Cast: Mohanlal, Kaniha, Shankar Ramakrishnan, Lena Nandu, Thilakan, Madhu
At a time when lengthy queues in front of Bevco outlets are being identified with God’s own country, writer-director Ranjith has shown fine spirit in coming up with a movie which acts as a mirror reflecting the Malayali’s addiction to alcohol. Experiencing the movie ‘Spirit’ is like realising the bleakness and ugliness of alcoholism, its hopeless trap and the value of love and relationship that it kills.
He starts his day with a black coffee, mixed with Cognac, and a cigarette in his shivering hands. This is Raghunandan (Mohanlal), the protagonist of ‘Spirit.’ An eminent journalist hosting a top-rated television show, Raghu has an unpleasant personal life. Father to a dumb and deaf son, the divorcee is a chronic alcoholic dwelling in his own world; rating himself superior to everything that surrounds him.
Still his best friends, interestingly, are his ex-wife Meera (Kaniha) and her husband Alexy (Shankar Ramakrishnan). But at one juncture, Raghu is forced to think of the catastrophe of alcohol consumption and how it destroys the soul in you. The reason for his change is the death of Sameer, his friend, who falls victim to alcoholism. ‘Spirit’ is not entirely free from a few typical Ranjith hallmarks. References to VKN, Ghazals, Marley, male chauvinism, Arundhati Roy, V S Naipaul, Vikas Swarup; and the list goes on.

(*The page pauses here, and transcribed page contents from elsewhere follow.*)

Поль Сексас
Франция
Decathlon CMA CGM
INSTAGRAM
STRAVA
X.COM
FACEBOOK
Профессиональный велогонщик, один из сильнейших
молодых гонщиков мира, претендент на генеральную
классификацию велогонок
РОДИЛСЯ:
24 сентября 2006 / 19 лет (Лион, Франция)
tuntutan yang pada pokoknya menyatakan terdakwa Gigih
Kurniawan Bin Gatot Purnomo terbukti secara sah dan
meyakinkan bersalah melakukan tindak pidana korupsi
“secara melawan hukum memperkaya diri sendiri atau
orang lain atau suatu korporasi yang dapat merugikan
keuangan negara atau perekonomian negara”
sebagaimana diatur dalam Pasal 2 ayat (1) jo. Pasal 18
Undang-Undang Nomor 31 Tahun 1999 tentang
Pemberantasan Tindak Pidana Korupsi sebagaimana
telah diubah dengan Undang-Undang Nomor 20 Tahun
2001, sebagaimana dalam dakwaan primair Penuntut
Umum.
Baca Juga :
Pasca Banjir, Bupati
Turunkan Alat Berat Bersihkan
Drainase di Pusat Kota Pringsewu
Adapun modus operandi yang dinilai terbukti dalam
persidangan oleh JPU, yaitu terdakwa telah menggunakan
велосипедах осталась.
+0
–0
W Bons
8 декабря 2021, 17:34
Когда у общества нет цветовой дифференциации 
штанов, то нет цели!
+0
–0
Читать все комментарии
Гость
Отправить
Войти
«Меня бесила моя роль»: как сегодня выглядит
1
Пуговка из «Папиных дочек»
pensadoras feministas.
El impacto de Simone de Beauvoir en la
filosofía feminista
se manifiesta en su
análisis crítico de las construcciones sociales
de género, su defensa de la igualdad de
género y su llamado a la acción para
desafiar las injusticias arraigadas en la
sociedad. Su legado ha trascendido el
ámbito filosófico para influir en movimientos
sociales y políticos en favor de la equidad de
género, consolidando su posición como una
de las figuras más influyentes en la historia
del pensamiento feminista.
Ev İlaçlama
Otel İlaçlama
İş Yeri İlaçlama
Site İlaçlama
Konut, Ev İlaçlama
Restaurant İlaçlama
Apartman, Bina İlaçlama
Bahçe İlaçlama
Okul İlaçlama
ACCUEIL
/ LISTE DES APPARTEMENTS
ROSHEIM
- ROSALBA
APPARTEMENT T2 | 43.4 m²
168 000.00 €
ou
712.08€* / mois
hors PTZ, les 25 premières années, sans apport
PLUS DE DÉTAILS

If it was the life of a little boy Pauly and his father which changed Pranchiyettan’s life in ‘Pranchiyettan and the Saint,’ in ‘Indian Rupee,’ it was Thilakan’s Achutha Menon who taught the protagonist Jayaprakash some valuable lessons on life.
In ‘Spirit,’ it is the turn of plumber Maniyan (Nandu) to prompt Raghu into beginning a campaign against alcoholism. However, the characters fail to form an emotional connect with each other in the movie. And, in many scenes, the flaws in the script remain hidden, thanks to a superb performance by Mohanlal. Other actors, including Kaniha, Nandu, Shankar Ramakrishnan, Madhu, Thilakan and Tiny Tom, have justified their roles. The music department is average while Venu’s frames are in tune with the polished nature of the movie that ends up with a voice-over: “This is Ranjith, signing off from the movie ‘Spirit.”
However, the hopeful vision and the positive spirit the director has shown in making a movie with a strong social relevance need to be appreciated. That spirit itself would qualify as a major reason to call ‘Spirit’ a good movie.